The high-growth business models of the US independents are being tested by low oil prices and tougher access to capital. Two recent Wood Mackenzie reports conclude that concerns surrounding October reserves-based-lending (RBL) redeterminations have been exaggerated.
Wood Mackenzie’s Corporate Service Insight, “US Independents: How strong, for how long?” examines the financial health of the top 26 US independents, and concludes that the larger producers – which, along with the majors, account for the majority of upstream investment and production – have the required flexibility to tide them through the near term at the very least.
Fraser McKay, corporate analysis research director for Wood Mackenzie, said, “Most companies in the peer group have rising absolute debt levels, and October’s RBL redeterminations have been latched onto as a potential catalyst for sector implosion. But at least two thirds of Lower 48 production is attributable to companies with no RBL exposure at all, or have no redeterminations until 2016."
Of those larger producers with near-term debt redeterminations, Wood Mackenzie estimates that most can accommodate a borrowing-base cut of over 50% before their situation becomes imminently critical.
McKay adds, “We anticipate discomfort in the coming months and expect some more companies will inevitably fail, which is clearly a catastrophic event for lenders and equity holders. However, most of these companies will be small, with preexisting structural portfolio issues. Even in the worst case scenario, the assets of these companies will be salvaged through restructuring or assets sales; creditors will keep wells producing as long as possible. The strategic actions and cash flow neutrality goals of the largest producers in the sector will have a far greater impact on capital spend and therefore supply."
Concerns regarding the roll-off of hedging protection are warranted. For the top 26 independents, Wood Mackenzie estimates that cash flow from hedging will fall from US$9.1 billion in 2015 to US$2.2 billion in 2016. "The most financially stretched operators may be forced to enter into unattractive hedges, just to guarantee debt repayment and satisfy lender conditions" McKay noted.
In a separate analysis, Wood Mackenzie looks at the upcoming borrowing base redeterminations for 17 high-yield operators, concluding that far fewer companies will struggle with liquidity after the October borrowing base redeterminations, contrary to current popular belief and speculation.
Thomas Rinaldi, Institutional Investor Service director at Wood Mackenzie, explains, “The upshot is that nearly all operators we looked at have sufficient liquidity to absorb the anticipated decline in their borrowing base this October.
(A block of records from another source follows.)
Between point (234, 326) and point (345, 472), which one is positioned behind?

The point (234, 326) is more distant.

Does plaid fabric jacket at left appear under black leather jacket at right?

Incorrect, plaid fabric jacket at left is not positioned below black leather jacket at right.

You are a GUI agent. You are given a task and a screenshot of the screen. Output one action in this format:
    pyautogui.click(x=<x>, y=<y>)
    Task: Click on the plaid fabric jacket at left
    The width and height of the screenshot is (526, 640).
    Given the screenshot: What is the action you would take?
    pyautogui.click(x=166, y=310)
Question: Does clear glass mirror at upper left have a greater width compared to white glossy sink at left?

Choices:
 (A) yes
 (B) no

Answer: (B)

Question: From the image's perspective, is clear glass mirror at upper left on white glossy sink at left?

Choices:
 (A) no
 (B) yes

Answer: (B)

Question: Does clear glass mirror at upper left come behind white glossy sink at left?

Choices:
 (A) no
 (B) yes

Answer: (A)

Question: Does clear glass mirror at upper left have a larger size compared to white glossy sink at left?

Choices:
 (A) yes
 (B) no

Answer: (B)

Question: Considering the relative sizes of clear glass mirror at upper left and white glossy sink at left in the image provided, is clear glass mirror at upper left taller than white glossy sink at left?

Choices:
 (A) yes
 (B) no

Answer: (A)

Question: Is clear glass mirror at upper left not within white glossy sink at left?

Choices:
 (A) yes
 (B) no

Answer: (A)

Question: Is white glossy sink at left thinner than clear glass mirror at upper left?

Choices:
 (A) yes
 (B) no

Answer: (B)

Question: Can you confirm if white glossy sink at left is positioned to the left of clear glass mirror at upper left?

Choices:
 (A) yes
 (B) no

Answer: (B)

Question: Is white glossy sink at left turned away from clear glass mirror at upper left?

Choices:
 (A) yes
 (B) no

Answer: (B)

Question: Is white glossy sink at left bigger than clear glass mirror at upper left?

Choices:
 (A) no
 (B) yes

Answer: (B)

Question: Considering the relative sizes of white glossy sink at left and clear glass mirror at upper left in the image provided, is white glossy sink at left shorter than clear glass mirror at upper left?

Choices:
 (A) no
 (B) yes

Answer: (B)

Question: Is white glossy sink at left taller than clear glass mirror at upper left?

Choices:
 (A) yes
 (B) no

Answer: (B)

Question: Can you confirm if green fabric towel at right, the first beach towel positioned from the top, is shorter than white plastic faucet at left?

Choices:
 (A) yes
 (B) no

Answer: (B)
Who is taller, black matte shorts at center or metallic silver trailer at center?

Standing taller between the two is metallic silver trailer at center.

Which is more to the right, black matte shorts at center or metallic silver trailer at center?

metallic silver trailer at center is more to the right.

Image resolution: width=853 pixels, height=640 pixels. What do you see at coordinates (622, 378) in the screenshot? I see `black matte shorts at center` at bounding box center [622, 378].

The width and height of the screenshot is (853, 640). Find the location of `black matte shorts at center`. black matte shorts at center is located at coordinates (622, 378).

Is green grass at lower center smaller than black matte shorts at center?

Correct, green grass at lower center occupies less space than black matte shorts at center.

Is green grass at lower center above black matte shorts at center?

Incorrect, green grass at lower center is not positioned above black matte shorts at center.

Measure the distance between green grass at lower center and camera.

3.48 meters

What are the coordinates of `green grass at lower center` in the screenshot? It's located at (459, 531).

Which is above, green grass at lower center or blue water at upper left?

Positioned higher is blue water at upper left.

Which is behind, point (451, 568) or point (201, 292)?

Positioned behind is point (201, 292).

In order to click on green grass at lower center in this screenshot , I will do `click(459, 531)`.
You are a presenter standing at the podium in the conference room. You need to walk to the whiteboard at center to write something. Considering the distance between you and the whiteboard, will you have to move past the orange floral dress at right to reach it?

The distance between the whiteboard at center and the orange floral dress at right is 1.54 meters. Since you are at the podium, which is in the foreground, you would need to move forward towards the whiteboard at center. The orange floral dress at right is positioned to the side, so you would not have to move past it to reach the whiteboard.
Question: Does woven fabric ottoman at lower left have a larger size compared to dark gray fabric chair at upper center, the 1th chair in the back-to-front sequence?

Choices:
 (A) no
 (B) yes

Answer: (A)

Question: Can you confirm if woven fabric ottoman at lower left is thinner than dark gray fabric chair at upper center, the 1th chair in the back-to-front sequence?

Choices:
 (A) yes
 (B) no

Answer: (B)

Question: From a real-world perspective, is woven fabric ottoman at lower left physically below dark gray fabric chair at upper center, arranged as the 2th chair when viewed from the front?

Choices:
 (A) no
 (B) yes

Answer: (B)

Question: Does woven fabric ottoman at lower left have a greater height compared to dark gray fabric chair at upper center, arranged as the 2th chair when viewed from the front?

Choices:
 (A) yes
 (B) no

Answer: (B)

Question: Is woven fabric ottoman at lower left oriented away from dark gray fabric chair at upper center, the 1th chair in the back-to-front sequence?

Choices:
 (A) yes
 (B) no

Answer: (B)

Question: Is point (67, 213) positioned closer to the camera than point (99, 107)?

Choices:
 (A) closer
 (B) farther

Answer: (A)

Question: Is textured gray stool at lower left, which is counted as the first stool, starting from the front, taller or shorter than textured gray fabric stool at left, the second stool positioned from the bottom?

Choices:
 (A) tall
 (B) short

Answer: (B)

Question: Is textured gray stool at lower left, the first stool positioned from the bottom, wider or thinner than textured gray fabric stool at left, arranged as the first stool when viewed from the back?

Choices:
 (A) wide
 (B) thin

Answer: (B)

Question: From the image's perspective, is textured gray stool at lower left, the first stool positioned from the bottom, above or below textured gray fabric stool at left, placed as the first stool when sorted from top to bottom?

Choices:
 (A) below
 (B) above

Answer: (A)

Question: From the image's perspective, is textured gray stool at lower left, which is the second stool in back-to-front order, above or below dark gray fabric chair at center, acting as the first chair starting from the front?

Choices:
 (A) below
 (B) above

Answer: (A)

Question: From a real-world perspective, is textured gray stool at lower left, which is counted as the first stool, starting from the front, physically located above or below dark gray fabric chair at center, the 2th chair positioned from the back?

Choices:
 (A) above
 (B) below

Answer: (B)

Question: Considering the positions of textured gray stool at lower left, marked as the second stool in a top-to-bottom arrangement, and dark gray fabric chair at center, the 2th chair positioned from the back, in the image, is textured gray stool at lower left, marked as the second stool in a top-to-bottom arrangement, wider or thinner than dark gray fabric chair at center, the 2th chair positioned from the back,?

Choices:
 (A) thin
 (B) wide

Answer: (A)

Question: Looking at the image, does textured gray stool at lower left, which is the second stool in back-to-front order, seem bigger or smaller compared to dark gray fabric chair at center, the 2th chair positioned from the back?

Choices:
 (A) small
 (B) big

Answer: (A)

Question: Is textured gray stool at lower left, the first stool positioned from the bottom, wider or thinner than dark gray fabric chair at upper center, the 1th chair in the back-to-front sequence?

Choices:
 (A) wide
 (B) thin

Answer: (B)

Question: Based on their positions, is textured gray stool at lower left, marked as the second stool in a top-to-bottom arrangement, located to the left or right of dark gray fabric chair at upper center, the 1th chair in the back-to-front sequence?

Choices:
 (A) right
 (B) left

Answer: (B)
That said, as we look forward the next 12 months, closer to one third of these companies will need to adjust their activity levels, capital structure, or make asset sales – this assuming no change in the price deck applied by lenders. The handful of high-yield operators without the required liquidity to make it through the next 12 months account for an insignificant amount of production.
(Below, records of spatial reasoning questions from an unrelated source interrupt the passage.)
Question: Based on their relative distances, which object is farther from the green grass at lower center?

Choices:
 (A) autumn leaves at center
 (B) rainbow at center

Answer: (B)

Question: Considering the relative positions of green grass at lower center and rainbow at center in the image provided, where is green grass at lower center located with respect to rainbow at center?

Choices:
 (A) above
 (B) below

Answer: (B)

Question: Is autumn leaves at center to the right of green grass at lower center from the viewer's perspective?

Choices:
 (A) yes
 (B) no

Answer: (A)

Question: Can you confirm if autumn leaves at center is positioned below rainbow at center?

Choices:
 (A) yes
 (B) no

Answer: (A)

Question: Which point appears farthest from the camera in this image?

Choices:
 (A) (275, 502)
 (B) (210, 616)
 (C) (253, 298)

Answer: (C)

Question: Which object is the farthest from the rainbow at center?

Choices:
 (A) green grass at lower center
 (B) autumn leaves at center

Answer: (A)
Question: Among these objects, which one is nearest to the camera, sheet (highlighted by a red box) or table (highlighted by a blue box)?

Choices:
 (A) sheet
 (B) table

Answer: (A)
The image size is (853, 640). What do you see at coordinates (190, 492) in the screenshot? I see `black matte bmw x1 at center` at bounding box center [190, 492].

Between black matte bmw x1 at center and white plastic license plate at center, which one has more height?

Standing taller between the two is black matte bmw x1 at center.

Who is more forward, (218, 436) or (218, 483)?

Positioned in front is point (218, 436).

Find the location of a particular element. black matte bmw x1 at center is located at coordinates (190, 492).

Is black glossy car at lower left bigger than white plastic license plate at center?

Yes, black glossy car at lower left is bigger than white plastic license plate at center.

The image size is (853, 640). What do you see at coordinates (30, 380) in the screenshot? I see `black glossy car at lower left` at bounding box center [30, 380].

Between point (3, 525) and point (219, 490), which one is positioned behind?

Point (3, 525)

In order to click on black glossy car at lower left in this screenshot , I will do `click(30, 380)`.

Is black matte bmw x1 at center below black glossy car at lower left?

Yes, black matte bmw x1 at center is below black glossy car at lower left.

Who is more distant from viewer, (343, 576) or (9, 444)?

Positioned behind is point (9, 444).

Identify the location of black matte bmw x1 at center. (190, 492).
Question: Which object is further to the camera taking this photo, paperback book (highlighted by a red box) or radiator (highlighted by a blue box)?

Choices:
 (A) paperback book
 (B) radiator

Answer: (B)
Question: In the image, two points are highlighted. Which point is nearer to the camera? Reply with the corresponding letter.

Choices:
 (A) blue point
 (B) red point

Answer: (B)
“Although development drilling consumes cash, few consider the added liquidity provided by the resulting added production,” Rinaldi adds. “Banks basically lend on the net present value (NPV) of production so even if development well breakevens are below the bank price deck, the CAPEX is partially offset by a larger base from which to borrow. When we take that added production and the related increase to the borrowing base into consideration, the time to liquidity crisis for many becomes much more manageable for most.”
In conclusion, Wood Mackenzie emphasizes that October bank redeterminations will not be the end of the road for the US unconventional sector, and expects most US independents, even many high-yield operators, to live to fight another day.